SEL Cheat Sheet
Youth Program Staff Training
What it is:
A 2-hour experiential workshop that begins with 20-30 minute interactive group conversation followed by 60-90 minutes of hands-on movement activities that demonstrate and reinforces concepts from the discussion.
This unique 3-in-1 format:
Provides opportunities for participants with different learning styles to embody information about social-emotional learning (SEL) in a way that will promote positive interactions with kids in their programs;
Builds a cooperative environment for staff team-building and camaraderie;
Introduces easy-to-remember games and activities for staff to bring back to their programs.
What it does:
Introduces five core elements of social-emotional learning.
Teaches six elements of programs that promote positive SEL gains using an easy-to-remember acronym.
Demonstrates how to create activities which nurture and support both individuals and groups
Focuses on how to understand, address, and manage some of the behaviors that school-aged children are exhibiting as a result of the sustained emotional stress of the COVID-19 pandemic, an empowers staff to adapt and cope in the face of challenging behaviors.
Provides youth program staff additional tools to cope not only with the participant behaviors, but also their own responses to those behaviors.
How it's done:
The training begins with a 20-30 minute interactive conversation which first provokes early childhood memories and empathy, then briefly addresses the question "What is SEL?." Next we introduce the magic: an acronym to remember the critical elements that are present in an activity where positive SEL is happening. After that we get up and play whole bunch of simple games and activities accompanied by a narrative which is designed to integrate the theoretical learning. BONUS: all the games are designed to use traditional camp equipment and are simple and memorable enough that youth program staff can take them back to their groups. (Plus they're listed on the Cheat Sheet handout!)
Each participant receives an actual physical cheat sheet that includes the five elements of SEL, and the acronym. On the reverse side are tools to understand the feelings being communicated by youth behaviors, and a short list of the games and activities from the training.
After being in this workshop, participants will be able to:
list six characteristics of program activities which promote a positive social-emotional learning environment.

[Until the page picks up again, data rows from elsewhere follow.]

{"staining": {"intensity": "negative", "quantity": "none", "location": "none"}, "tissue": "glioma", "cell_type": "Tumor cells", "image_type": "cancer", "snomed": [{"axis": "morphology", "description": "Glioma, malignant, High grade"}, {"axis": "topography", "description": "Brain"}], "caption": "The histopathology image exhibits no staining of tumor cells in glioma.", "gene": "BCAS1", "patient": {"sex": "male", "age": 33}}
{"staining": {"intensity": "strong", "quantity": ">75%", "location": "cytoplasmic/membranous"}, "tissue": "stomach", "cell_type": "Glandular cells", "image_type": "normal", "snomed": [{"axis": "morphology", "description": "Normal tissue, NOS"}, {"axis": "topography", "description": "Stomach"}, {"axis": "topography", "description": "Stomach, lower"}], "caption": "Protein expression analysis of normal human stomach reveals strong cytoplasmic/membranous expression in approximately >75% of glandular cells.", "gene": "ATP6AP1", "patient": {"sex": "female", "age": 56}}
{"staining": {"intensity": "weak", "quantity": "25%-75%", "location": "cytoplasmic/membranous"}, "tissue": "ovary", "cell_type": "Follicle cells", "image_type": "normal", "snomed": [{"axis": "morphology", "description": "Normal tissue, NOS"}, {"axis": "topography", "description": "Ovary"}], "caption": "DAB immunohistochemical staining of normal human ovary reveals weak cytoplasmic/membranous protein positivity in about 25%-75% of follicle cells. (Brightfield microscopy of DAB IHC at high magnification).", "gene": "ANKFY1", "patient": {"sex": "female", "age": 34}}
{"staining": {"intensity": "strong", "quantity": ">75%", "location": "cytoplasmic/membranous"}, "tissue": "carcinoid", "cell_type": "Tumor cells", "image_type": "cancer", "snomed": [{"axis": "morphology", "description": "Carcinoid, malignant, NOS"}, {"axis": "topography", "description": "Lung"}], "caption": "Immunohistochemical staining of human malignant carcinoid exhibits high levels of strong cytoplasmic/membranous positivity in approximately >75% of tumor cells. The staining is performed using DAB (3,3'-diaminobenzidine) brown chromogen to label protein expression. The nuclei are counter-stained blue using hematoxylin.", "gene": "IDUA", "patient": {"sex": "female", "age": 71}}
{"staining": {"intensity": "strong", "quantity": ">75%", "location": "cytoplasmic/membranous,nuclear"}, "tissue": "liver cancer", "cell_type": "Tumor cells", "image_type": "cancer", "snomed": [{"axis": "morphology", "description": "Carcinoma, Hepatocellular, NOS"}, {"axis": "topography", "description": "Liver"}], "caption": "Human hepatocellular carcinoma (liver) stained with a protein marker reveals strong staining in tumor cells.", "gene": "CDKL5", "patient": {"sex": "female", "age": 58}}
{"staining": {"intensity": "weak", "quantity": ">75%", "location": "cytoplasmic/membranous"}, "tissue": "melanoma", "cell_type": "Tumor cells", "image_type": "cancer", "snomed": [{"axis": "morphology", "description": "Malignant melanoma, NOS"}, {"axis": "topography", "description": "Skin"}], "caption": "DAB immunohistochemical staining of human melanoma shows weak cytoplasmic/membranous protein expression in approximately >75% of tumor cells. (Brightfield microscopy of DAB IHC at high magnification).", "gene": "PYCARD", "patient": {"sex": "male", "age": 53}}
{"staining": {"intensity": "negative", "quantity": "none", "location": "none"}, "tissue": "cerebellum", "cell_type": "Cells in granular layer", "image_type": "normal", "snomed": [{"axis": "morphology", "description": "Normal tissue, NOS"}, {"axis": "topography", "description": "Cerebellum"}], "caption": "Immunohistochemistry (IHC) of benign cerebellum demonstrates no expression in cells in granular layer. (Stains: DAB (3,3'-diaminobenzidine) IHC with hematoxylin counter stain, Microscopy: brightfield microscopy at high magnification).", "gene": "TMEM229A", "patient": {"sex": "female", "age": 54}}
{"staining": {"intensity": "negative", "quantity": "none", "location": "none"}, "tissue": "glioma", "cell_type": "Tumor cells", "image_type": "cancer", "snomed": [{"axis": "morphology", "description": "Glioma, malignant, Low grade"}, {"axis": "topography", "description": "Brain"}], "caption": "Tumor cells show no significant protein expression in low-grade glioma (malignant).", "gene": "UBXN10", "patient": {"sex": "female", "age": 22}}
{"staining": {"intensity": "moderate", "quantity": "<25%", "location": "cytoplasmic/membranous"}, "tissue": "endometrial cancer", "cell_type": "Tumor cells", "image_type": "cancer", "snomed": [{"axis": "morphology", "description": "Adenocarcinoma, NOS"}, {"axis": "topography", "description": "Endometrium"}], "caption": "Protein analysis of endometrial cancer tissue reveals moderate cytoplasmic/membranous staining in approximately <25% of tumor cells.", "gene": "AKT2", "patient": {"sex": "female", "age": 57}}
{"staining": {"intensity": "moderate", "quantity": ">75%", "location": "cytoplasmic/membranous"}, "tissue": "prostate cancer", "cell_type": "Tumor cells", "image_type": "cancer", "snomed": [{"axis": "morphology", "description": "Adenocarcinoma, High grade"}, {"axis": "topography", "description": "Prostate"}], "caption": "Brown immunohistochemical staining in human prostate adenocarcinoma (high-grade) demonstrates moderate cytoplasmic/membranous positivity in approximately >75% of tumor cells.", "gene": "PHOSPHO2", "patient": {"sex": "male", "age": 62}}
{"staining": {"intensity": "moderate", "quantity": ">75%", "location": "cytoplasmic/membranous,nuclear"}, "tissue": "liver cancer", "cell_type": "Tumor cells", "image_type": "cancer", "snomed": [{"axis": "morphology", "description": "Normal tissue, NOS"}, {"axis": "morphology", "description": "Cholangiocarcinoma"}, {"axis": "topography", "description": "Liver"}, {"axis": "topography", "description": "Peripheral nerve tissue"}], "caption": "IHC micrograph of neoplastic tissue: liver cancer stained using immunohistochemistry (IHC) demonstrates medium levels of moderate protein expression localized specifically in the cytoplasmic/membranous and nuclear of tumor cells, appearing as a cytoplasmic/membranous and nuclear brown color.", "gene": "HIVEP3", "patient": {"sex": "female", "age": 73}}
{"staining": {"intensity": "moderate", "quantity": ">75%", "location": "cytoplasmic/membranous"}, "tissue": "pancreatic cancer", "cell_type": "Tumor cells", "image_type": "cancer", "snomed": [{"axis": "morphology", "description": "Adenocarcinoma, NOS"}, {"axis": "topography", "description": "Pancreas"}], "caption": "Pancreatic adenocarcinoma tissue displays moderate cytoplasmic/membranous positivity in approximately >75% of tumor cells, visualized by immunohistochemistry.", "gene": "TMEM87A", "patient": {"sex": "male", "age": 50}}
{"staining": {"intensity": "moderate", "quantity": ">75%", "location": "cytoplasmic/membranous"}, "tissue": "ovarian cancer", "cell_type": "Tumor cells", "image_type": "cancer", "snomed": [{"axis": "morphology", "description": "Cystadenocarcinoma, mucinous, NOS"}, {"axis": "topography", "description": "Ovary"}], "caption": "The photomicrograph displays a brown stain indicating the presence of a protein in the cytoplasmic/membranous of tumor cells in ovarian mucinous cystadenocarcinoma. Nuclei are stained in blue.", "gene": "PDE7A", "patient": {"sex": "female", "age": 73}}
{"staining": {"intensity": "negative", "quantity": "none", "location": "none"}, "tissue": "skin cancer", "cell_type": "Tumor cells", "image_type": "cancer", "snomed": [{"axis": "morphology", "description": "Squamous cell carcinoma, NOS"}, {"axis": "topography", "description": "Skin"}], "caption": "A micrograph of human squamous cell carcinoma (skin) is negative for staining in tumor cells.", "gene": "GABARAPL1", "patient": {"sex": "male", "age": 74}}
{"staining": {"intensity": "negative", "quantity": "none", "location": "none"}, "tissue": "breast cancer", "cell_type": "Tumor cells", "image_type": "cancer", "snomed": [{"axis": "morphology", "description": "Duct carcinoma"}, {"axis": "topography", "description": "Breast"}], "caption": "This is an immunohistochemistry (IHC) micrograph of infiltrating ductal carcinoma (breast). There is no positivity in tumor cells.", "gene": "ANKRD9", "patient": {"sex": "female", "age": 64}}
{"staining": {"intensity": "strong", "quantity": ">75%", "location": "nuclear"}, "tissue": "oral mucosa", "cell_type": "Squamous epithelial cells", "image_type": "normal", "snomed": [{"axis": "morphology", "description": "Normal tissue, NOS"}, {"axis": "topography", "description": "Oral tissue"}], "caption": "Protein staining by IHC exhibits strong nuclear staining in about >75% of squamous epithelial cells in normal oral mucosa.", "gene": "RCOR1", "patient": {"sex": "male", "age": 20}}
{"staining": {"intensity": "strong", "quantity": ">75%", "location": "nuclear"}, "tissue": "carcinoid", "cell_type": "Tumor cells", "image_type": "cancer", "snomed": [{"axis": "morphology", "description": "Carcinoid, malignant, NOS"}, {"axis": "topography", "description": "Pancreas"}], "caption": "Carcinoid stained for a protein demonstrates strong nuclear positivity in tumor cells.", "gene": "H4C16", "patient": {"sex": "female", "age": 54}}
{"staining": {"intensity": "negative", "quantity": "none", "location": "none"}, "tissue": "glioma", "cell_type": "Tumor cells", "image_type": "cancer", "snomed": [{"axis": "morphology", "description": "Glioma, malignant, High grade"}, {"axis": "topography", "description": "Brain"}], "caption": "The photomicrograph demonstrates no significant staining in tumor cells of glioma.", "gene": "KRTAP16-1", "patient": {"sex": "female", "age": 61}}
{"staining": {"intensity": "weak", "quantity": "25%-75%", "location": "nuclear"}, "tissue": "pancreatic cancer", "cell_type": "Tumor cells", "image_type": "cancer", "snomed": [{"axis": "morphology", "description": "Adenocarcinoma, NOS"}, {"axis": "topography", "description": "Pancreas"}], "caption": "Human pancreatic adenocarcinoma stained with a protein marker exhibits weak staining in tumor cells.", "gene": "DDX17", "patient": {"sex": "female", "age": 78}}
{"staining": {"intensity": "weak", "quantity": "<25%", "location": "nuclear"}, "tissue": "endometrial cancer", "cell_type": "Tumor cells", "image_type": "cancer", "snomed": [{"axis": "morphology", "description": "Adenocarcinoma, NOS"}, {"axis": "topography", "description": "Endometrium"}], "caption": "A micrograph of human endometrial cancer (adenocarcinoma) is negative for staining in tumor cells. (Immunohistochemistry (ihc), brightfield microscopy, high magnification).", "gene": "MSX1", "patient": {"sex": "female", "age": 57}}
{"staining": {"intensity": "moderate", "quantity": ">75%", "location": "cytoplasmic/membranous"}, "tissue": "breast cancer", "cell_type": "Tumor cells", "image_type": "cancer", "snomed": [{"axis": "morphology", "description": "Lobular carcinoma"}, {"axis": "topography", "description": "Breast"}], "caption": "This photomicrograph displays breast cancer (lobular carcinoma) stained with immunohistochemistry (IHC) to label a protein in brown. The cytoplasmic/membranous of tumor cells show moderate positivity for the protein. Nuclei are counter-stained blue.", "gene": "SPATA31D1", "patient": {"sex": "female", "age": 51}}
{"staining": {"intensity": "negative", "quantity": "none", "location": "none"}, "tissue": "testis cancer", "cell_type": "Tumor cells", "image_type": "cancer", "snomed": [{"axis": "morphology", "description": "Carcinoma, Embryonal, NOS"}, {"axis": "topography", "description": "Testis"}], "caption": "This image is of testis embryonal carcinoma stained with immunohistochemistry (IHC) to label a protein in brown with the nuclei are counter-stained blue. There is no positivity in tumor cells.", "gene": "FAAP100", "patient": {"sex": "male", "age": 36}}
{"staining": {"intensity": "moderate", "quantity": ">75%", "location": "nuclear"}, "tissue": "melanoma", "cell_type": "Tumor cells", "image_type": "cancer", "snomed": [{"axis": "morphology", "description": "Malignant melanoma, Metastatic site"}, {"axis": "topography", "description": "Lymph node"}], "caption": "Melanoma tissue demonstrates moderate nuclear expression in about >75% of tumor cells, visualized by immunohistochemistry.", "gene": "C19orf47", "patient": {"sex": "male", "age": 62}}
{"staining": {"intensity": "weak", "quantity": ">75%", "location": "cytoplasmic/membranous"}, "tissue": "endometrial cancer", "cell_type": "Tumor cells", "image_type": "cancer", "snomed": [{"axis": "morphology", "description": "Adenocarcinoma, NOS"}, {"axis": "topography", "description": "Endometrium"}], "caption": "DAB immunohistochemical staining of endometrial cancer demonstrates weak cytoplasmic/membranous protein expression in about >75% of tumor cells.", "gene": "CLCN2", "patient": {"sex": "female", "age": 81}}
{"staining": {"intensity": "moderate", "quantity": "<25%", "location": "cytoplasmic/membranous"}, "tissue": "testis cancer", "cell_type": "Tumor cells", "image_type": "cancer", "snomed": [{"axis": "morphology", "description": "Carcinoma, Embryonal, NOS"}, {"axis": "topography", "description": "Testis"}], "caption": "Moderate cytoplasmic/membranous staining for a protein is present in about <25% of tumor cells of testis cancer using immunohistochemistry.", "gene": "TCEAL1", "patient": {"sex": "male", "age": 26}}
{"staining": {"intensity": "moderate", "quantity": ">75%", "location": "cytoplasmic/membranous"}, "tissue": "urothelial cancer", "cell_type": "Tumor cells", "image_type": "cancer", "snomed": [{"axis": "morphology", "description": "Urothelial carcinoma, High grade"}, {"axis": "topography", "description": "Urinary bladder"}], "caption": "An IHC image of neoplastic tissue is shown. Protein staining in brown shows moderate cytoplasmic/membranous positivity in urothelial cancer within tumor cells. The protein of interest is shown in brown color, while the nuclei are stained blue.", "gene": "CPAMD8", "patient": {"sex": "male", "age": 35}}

demonstrate practical knowledge of at least three games/activities to use in their youth programs
identify at least five stressors that might be the root cause for negative behavior in children. (i.e. hungry, tired, pain, trouble at home, social anxiety, constipation, low self-esteem, etc.)
Most people who work in youth programming and education aren’t child development specialists or psychologists and the concept of “social-emotional learning” can seem complicated- even though it is woven into of everything we do every day! While everyone agrees that SEL is an important focus, it is challenging to deliver digestible practical knowledge that youth program staff can easily transfer to their programs. Taking an online course is rarely effective, especially for people who like to move! And so this course was created.
In April 2021, the CT Recreation & Parks Association reached out to me (Cynthia Rauschert) with a request to create a program for their first in-person quarterly training since the COVID-19 lockdown began in March 2020. They asked for a program that addresses social-emotional learning and purposeful play, two things that are inherent in circus arts education programming. The training was a big hit, and several of the program directors invited me to repeat the program with their youth program staff. Soon after I was invited to present the training at the 2021 CRPA Annual Conference and 2022 Camp College professional development day and have since been invited to present at several state conferences (including NY, NJ, & MN), and to youth program staff all over CT.
In 2022, in response to the mental health crisis facing children, youth, and adults as a result of the sustained emotional stress of the COVID-19 pandemic, the training material was expanded to include a focus on how negative behaviors in children communicate a deficit in the environment and not in the child, and to give youth program staff additional tools to cope not only with youth behaviors, but also their own responses to those behaviors.